Yes, he also introduced America to what he awkwardly called “potatoes fried in deep fat while raw, first having been cut into small strips” or what we know as French fries, which he discovered, again, in France. Apparently, some experts claim that fries originated in Belgium and, while that is either true or not, nobody calls them “Belgian fries.”
You can imagine that Jefferson, a reserved man in politics and manners, might be a real hoot to cook with in his own kitchen, even if he weren’t actually stirring the pot but merely leaning against a counter top, sipping a Bordeaux and holding forth on clocks, architecture, wine, celestial navigation, diplomacy, medicine, the pruning of fruit trees, the pacifying of Indian tribes, the evolution of language, geography and the perils of big government.
As if that weren’t enough, Jefferson also brought to our shores the plan for the first pasta machine, thus initiating our long love affair with macaroni and cheese. He made his own pasta at Monticello from that machine, his drawing of which now is in the Library of Congress.
Thomas Jefferson’s kitchen reflected an appreciation for the finer foods of France, Italy and his native America and he made certain they were always on the menu. From his home in Virginia, he brought along an aspiring cook named James Heming with him to France. Heming was only 19 at the time and spent the next three years apprenticed to Parisian chefs learning the intricacies of haute-cuisine. He took charge of the kitchen at Jefferson’s home on the Champs-Elysees, serving his culinary creations to ambassadors, scientists and European nobles. Returning to America, Heming became Jefferson’s chef both at the capitol in Philadelphia and at Monticello.
The cultivation and consumption of eggplant is thought to have originated in Persia (Iran) only to wind up in Italy where it is wonderfully transformed into eggplant parmigiana. Eggplant parmigiana, by the way, is one of only four foods from Earth that you will find served in Heaven. This is an assumption, of course, but it is based on what we have learned over the millennia about both Heaven and eggplants. I’ll tell you what the other three are in subsequent posts.
You can find numerous recipes for eggplant Parmesan on the web but a much simpler way to enjoy eggplants is to roast slices of them on the grill (skin on), having first rubbed them with salt, pepper and olive oil.

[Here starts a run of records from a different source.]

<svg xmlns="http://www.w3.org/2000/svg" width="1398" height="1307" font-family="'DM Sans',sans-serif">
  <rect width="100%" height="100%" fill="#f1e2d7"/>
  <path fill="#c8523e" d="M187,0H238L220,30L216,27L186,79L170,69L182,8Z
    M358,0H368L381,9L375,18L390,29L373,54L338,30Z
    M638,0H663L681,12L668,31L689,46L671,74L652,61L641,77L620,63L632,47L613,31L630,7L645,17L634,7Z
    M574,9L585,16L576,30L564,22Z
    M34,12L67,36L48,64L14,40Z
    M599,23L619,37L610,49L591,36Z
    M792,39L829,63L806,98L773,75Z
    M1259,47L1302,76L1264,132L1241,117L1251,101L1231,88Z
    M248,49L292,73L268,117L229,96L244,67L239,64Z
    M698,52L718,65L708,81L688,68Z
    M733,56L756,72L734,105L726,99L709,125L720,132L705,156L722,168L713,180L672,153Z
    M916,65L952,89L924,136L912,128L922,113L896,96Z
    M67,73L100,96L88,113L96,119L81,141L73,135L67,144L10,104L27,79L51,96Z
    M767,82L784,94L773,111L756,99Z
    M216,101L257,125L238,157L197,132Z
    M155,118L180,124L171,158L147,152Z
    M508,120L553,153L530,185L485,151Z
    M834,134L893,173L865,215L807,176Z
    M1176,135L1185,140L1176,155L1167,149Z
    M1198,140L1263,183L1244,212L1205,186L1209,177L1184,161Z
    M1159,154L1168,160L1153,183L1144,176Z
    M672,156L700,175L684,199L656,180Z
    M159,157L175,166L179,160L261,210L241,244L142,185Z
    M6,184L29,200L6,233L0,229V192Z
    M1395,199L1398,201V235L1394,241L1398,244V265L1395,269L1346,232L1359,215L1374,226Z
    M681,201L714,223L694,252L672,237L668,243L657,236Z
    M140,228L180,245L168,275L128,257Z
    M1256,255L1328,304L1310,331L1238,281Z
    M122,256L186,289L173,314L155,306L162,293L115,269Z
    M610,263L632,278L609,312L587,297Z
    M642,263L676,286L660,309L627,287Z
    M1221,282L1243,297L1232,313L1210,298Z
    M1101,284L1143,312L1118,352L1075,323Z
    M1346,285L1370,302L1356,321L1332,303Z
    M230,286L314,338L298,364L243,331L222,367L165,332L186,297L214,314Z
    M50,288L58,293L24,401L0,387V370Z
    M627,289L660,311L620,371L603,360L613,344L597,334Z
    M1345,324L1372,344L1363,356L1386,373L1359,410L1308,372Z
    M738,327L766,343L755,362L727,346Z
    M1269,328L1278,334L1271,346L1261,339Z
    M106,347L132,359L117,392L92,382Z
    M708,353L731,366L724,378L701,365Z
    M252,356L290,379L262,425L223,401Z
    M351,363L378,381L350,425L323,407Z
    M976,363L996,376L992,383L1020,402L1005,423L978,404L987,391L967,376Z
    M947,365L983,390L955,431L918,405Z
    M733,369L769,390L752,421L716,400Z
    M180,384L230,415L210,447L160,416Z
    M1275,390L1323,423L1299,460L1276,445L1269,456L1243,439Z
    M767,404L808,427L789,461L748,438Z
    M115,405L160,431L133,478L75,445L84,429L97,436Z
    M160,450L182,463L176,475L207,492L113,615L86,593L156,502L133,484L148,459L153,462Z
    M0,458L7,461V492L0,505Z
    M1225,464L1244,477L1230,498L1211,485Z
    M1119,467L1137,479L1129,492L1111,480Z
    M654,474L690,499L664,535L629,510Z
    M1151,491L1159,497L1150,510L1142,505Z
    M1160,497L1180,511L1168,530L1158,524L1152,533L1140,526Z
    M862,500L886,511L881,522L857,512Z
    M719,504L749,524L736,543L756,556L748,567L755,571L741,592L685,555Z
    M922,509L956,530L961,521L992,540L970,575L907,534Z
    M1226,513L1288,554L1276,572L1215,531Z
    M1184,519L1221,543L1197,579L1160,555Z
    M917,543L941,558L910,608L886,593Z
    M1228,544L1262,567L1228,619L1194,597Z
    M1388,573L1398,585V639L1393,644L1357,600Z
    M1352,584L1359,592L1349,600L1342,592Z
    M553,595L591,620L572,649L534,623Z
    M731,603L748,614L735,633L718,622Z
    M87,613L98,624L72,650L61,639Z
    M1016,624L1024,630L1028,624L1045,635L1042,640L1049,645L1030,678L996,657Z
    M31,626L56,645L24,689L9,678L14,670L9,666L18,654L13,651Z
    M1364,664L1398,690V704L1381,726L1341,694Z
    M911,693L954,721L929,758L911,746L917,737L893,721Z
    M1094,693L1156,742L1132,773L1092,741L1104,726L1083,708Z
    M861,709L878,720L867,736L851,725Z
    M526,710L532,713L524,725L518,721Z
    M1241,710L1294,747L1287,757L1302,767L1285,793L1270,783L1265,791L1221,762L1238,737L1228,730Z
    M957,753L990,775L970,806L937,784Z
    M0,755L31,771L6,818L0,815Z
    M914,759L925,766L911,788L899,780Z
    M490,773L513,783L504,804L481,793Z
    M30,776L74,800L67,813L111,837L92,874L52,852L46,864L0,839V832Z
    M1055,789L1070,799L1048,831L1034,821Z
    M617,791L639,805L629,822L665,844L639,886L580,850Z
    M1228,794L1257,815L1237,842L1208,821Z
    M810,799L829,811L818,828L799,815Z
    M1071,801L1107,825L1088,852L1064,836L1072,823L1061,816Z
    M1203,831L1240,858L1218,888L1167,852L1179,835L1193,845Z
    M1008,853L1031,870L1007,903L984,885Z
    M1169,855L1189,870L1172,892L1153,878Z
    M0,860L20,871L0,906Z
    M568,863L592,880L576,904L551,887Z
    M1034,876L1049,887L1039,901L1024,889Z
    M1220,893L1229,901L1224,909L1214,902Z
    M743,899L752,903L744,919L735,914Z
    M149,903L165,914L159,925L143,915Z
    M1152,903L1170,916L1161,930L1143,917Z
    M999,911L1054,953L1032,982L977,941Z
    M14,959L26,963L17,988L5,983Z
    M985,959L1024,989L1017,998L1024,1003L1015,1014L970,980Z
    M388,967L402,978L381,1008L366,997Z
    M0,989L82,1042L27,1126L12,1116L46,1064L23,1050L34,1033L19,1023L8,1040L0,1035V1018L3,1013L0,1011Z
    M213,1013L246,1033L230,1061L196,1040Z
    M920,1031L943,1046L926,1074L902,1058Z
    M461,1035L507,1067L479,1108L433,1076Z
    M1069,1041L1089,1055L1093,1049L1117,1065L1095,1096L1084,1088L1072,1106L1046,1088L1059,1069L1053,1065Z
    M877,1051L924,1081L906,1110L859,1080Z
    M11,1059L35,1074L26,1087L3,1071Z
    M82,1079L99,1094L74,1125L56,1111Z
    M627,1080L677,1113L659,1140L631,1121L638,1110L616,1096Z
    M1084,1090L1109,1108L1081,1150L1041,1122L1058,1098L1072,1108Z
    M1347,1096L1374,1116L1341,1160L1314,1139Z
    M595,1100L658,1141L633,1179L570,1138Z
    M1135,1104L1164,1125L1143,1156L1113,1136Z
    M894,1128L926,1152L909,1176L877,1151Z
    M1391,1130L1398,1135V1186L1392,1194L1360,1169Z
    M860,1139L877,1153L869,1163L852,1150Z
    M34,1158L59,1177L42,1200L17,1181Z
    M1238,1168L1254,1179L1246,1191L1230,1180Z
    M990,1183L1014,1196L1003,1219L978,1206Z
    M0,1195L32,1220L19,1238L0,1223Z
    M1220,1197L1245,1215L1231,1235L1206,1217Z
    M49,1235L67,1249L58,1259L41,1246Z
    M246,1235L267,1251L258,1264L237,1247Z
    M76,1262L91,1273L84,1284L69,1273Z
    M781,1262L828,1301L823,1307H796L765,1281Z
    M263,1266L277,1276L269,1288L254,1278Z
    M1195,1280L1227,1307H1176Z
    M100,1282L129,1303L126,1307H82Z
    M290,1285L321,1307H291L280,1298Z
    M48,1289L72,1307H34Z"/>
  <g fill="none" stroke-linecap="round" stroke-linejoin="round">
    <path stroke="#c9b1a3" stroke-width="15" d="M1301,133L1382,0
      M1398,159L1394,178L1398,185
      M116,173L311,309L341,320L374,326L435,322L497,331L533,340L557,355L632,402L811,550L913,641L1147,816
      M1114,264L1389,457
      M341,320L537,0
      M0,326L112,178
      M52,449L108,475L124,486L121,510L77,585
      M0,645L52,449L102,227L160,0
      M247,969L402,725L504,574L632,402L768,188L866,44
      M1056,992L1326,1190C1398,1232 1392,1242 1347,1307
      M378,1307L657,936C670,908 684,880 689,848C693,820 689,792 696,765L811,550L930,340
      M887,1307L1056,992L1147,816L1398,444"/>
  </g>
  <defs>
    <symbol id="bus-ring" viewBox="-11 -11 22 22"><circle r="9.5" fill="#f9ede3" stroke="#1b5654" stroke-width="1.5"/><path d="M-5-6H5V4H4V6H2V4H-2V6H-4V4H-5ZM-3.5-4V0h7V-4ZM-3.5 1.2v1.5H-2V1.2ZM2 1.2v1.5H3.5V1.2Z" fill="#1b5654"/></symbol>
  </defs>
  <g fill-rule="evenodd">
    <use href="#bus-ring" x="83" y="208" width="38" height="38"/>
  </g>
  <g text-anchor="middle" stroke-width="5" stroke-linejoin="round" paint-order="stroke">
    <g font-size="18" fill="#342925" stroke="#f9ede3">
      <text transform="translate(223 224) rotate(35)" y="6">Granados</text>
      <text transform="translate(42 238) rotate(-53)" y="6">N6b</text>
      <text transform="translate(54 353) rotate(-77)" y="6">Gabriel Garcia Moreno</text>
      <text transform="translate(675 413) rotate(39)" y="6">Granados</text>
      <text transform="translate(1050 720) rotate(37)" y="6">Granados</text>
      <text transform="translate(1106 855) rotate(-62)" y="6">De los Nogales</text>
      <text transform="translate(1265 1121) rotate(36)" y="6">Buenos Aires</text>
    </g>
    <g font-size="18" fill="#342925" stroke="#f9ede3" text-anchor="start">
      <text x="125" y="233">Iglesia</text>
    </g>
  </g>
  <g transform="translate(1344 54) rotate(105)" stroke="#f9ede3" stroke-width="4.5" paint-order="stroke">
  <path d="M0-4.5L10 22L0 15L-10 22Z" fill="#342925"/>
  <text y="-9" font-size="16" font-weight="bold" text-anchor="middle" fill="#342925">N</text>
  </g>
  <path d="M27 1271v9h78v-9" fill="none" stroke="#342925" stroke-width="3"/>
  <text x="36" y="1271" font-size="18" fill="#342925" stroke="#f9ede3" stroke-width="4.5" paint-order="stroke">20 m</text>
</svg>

Guess what! You can also fry eggplant “in deep fat while raw, having first been cut into small strips”. I cut them into chunks, season them with salt & pepper then shake them in a bag with flour. They fry up quickly and are crisp on the outside and tender on the inside and you can do it with nothing more elaborate on hand than a simple fire extinguisher
Meanwhile, having exhausted the available literature on eggplants, I can tell you that no wars were ever fought over eggplants, no prominent people in history were ransomed for eggplants, eggplants were never used for currency anywhere and no mass extinctions ever occurred because of eggplants. Nobody will ever make a movie about an eggplant. I could be wrong but I’m not.
So, yes, they are boring. The taste is anything but.